Me: just running to the store, who cares what I’m wearing
Also me: runs into everybody I know
My 6yo’s homework today is learning how to count backwards.
Yep that teacher knows about DUIs alright!
As a kid playing parent, I never accounted for the 8 hours a week I’d lose taking underwear out of inside out pants while doing laundry.
[At the therapists]
Me: Doc, I think I’m finally over my fear of the supernatural.
Therapist: That’s the spirit!
Me: Holy shit! Where?
Give me one good reason why I shouldn’t use an everything bagel as a loofah in the shower tomorrow
Stop earbuds from tangling by putting them on then carefully stapling them to your body.
Who’s ready for music?
Not you.
You have tetanus
If God wanted us to be vegetarians, he would have made broccoli more fun to shoot at.
The Mrs recognizes my “tell” when I’ve seen an attractive woman: my eyes pop 4 inches out of their sockets and I make a loud “A-OOGA” noise.
Whoever the first person was to throw shit in to a fan must have had a lot of explaining to do afterwards.
a reese’s peanut butter cup but the inside is toothpaste
“Turtle Power” is not an appropriate response when HR asks you how you plan to meet your objectives this year. Apparently.
“I detest drama!” I declare with a flourish of my cape, and the back of my hand over my forehead.

------------------------------------------------------------------------

Extend the collection of one-line jokes above by writing several more in the same style.

------------------------------------------------------------------------

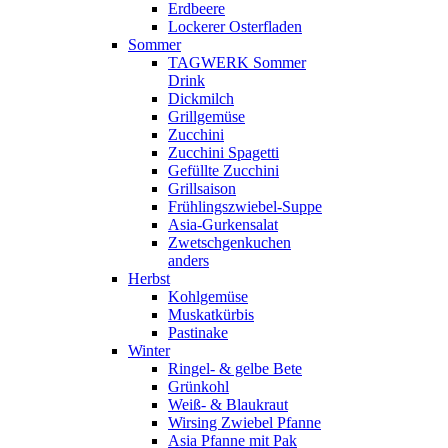
Erdbeere
Lockerer Osterfladen
Sommer
TAGWERK Sommer
Drink
Dickmilch
Grillgemüse
Zucchini
Zucchini Spagetti
Gefüllte Zucchini
Grillsaison
Frühlingszwiebel-Suppe
Asia-Gurkensalat
Zwetschgenkuchen
anders
Herbst
Kohlgemüse
Muskatkürbis
Pastinake
Winter
Ringel- & gelbe Bete
Grünkohl
Weiß- & Blaukraut
Wirsing Zwiebel Pfanne
Asia Pfanne mit Pak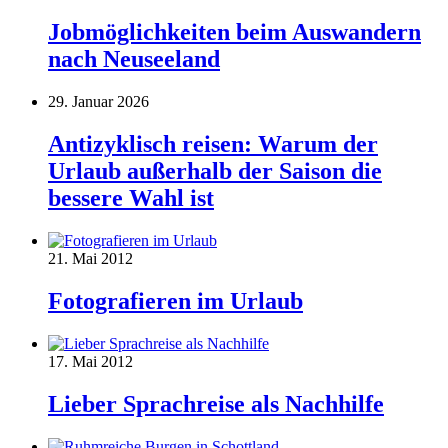
Jobmöglichkeiten beim Auswandern
nach Neuseeland
29. Januar 2026
Antizyklisch reisen: Warum der
Urlaub außerhalb der Saison die
bessere Wahl ist
21. Mai 2012
Fotografieren im Urlaub
17. Mai 2012
Lieber Sprachreise als Nachhilfe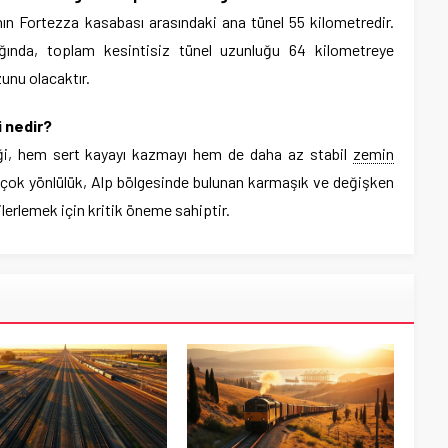
’nın Fortezza kasabası arasındaki ana tünel 55 kilometredir.
ğında, toplam kesintisiz tünel uzunluğu 64 kilometreye
unu olacaktır.
i nedir?
neği, hem sert kayayı kazmayı hem de daha az stabil
zemin
 çok yönlülük, Alp bölgesinde bulunan karmaşık ve değişken
ilerlemek için kritik öneme sahiptir.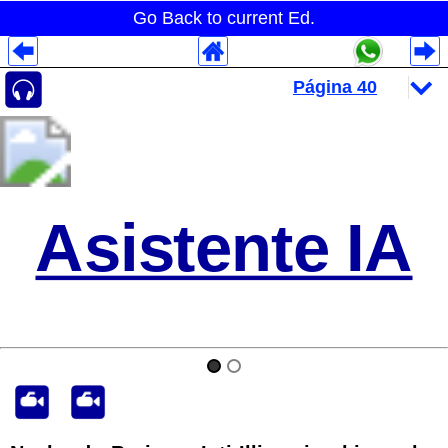
Go Back to current Ed.
Despliegues Analytics
Despliegues Totales
Despliegues por Rubros
Asistente IA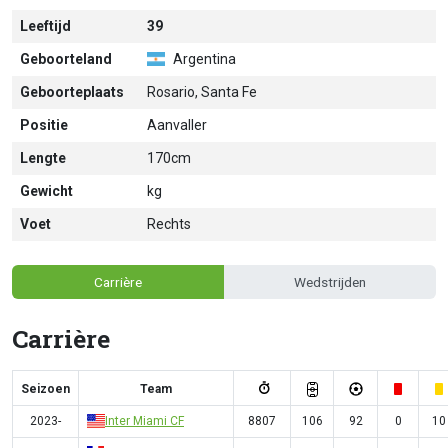
Leeftijd
39
Geboorteland
Argentina
Geboorteplaats
Rosario, Santa Fe
Positie
Aanvaller
Lengte
170cm
Gewicht
kg
Voet
Rechts
Carrière
Wedstrijden
Carrière
Seizoen
Team
2023-
Inter Miami CF
8807
106
92
0
10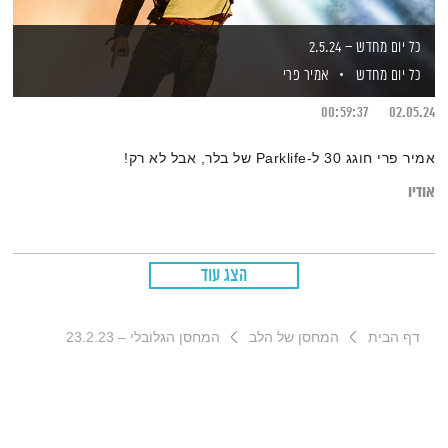
כל יום מחדש – 2.5.24
כל יום מחדש
אמיר פרי
00:59:37
02.05.24
אמיר פרי חוגג 30 ל-Parklife של בלר, אבל לא רק!
אודיו
הצג עוד
דף הבית
המחסן של הלב
המחסן הגלובלי – 23.2.23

------------------------------------------------------------------------

▸ Task result
One time a cute guy I liked mooned his friend as a prank but there was a tiny piece of toilet paper in his crack & it haunts me to this day
my physical therapist told me to do yoga in the cold to get rid of my pain. she called it frozen yog-hurt
Cool I just discovered I can speak my tweets into my phone exclamation mark
(during sex)
Technically, a comedy starring Mitt Romney could be a RomCom as well.
I thought I was smooth, sneaking away from my date to watch a YouTube tutorial on chopsticks, but all he did was ask in horror why I took my chopsticks into the bathroom.
Kids today have no idea how good they have it. They’ve got fancy electronics, cartoons on tv every day, and even tooth colored fillings.
Allow me to slip into something more out the window.
Everyone: I want to be cremated and my ashes sprinkled into the ocean under the moon while baby turtles hatch and race towards the water while “Circle of Life” plays.
Me: Put me in some aerosol cans and sell me as dry shampoo.
The stages of sharing a vacation rental with another family are:
1. Wish we were more like them
2. At least we’re not like them
If only we’d had some kind of warning that a pandemic would pandemic.
Why do people assume I know all about computers just because I’m from India? That makes so I angry I just want to 01010010101010101010101
You: (tweeting something personal and profound)
Me: (replying to said tweet) *you’re
Me: I’d like the chocolate soufflé
Waiter: It takes 45 minutes to prepare
M (right in her face): Then why are you still talking to me?
I’m the Usain Bolt of running late
I don’t like to say something is “strong enough to kill a horse” because I have horses and I’ve had to call a vet twice because a horse “swallowed hay wrong.”